» Instructions to follow
Where a line holds the word "unter", copy it from the records.

Stored records:
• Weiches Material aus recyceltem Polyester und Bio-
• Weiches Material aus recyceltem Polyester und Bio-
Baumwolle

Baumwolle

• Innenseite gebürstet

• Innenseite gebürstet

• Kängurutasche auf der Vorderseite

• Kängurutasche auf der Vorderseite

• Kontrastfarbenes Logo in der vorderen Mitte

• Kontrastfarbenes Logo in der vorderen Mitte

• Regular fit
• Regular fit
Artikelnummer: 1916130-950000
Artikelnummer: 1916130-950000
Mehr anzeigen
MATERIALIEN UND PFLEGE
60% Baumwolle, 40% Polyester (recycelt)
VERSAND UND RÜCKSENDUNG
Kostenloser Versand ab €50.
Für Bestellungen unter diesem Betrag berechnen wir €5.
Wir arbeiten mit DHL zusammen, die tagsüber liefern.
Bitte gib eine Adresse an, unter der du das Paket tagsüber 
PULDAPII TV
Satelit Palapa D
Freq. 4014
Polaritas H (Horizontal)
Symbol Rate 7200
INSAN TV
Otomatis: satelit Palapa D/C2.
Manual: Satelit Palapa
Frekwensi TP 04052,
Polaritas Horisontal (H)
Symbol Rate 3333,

...

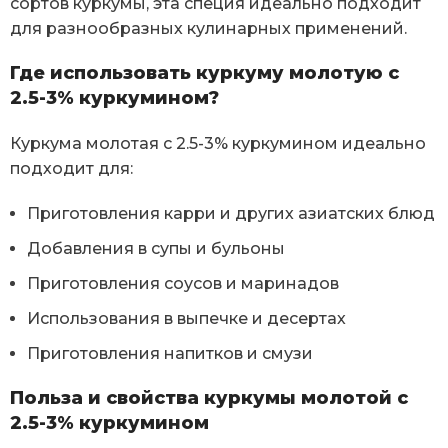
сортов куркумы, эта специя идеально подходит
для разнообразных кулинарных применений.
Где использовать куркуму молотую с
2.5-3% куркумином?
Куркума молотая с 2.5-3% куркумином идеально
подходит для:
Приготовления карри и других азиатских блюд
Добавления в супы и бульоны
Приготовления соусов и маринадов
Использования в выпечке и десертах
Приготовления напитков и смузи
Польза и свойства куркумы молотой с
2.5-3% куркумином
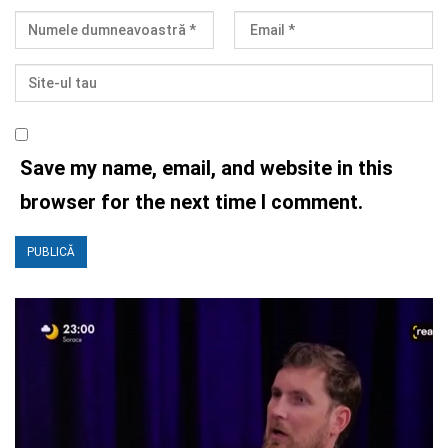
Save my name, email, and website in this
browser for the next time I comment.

» Task output
Für Bestellungen unter diesem Betrag berechnen wir €5.
Bitte gib eine Adresse an, unter der du das Paket tagsüber 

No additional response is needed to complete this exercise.